• **WORK ITEM**: Convert every line of the records below into a JSON list of strings, one string per line, skipping blank lines and leaving out the pictures.

• **DATA SUPPLIED**:
####################
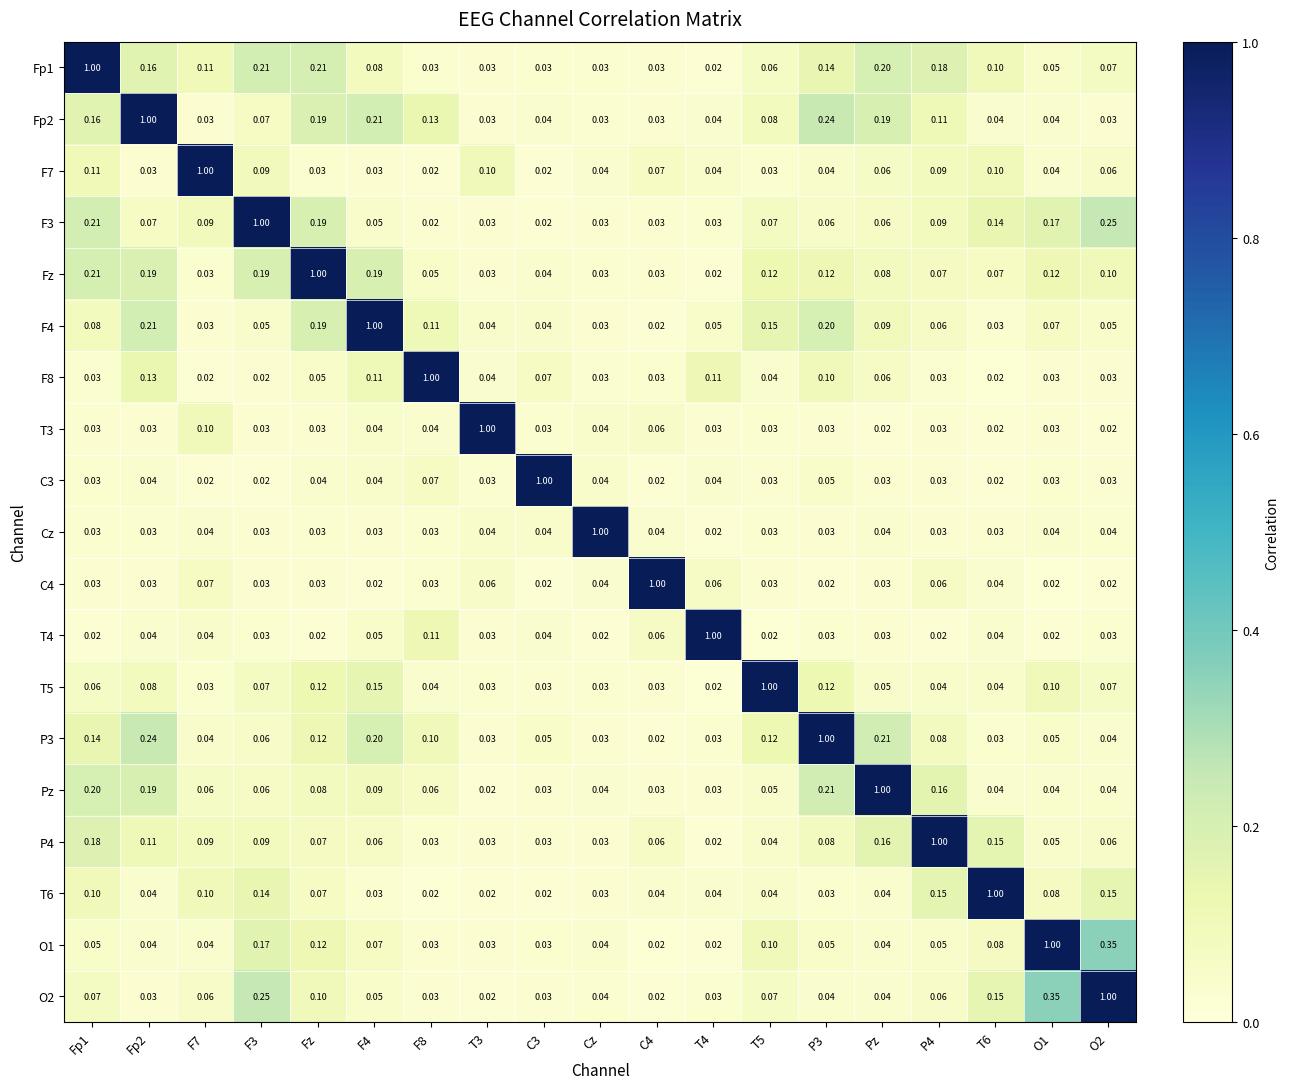

Is the value of T4 at T3 greater than the value of O1 at O2?

No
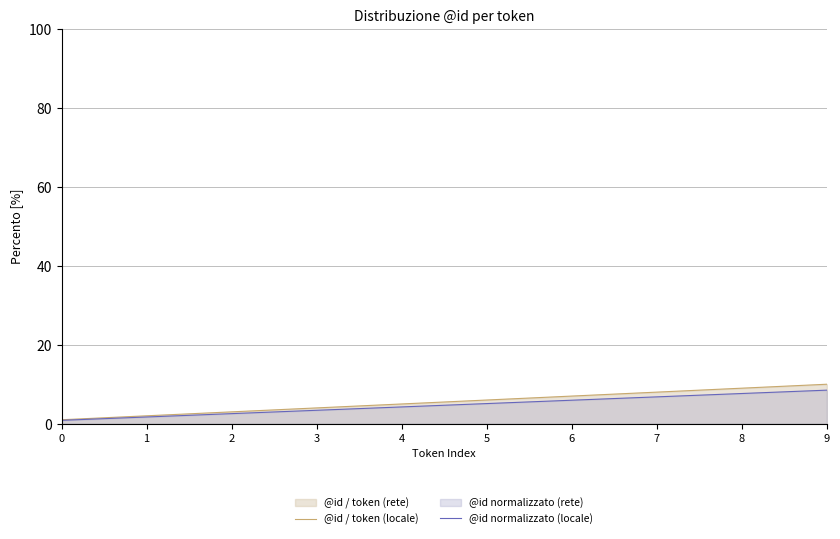

How many data points in @id / token (locale) are above 6?

4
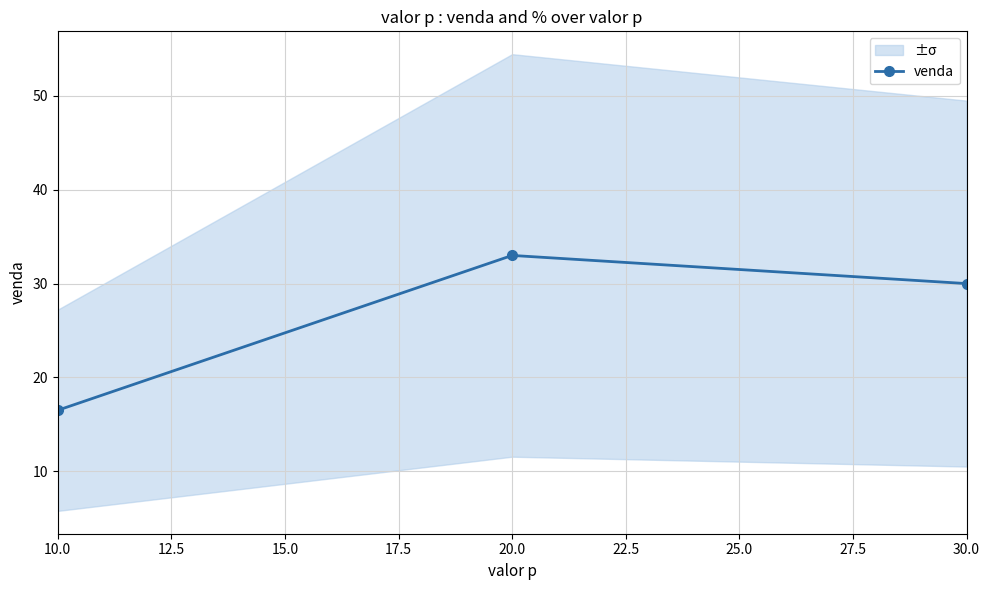

At which label is venda closest to 24?

30.0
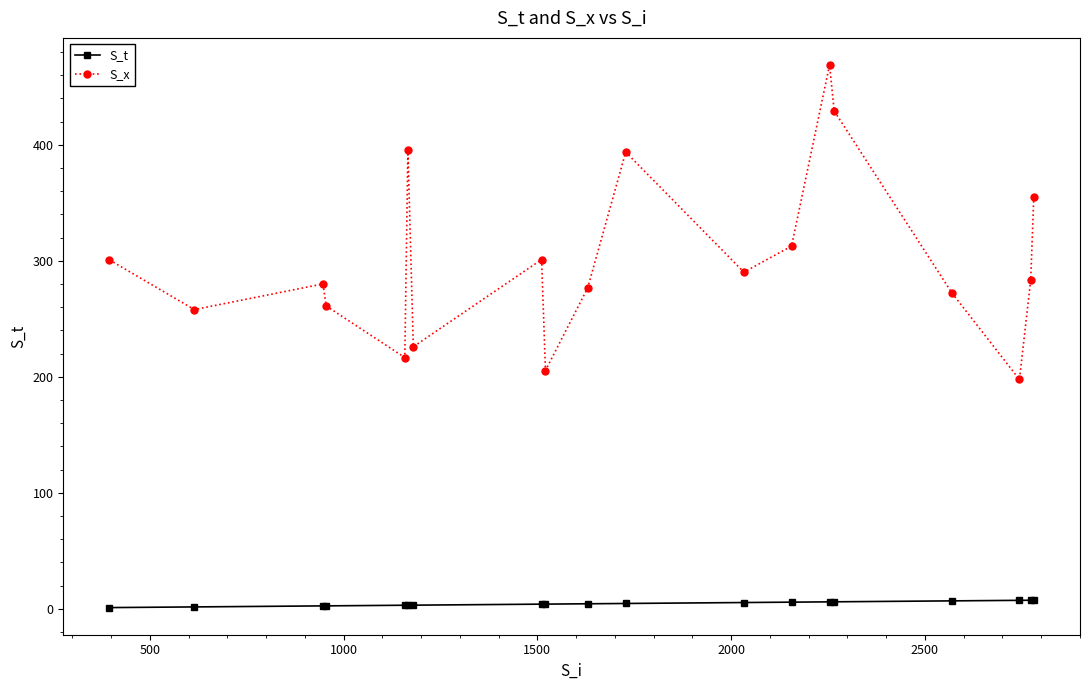

Which series has the widest spread of values?

S_x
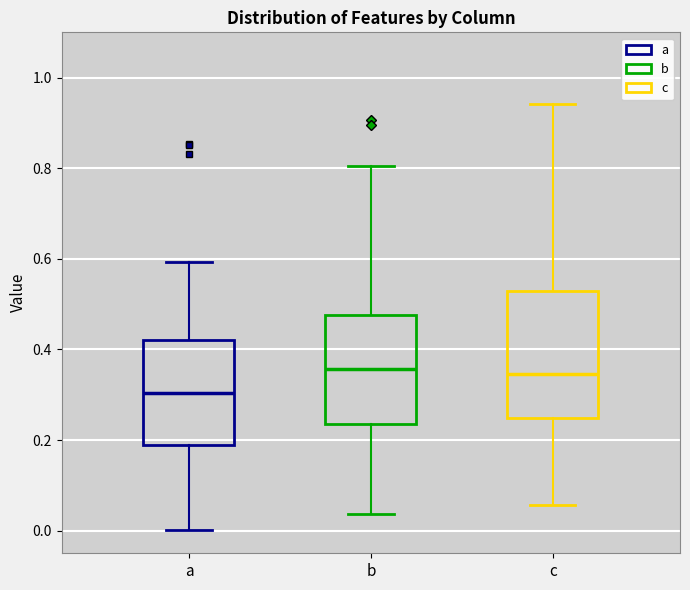

Reading left to right, transcribe this box plot: for each box, give where its median line is, the range the box spans, and where its two whiskers end, as read against the y-axis. The values are not printed on the chart, so give them approximately, as read against the axis.

a: median 0.30, box 0.18 to 0.42, whiskers 0.00 to 0.60
b: median 0.36, box 0.24 to 0.48, whiskers 0.04 to 0.80
c: median 0.34, box 0.24 to 0.52, whiskers 0.06 to 0.94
####################
• **RESULT FOR THIS TASK**:
[
  "Is the value of T4 at T3 greater than the value of O1 at O2?",
  "No",
  "How many data points in @id / token (locale) are above 6?",
  "4",
  "At which label is venda closest to 24?",
  "30.0",
  "Which series has the widest spread of values?",
  "S_x",
  "Reading left to right, transcribe this box plot: for each box, give where its median line is, the range the box spans, and where its two whiskers end, as read against the y-axis. The values are not printed on the chart, so give them approximately, as read against the axis.",
  "a: median 0.30, box 0.18 to 0.42, whiskers 0.00 to 0.60",
  "b: median 0.36, box 0.24 to 0.48, whiskers 0.04 to 0.80",
  "c: median 0.34, box 0.24 to 0.52, whiskers 0.06 to 0.94"
]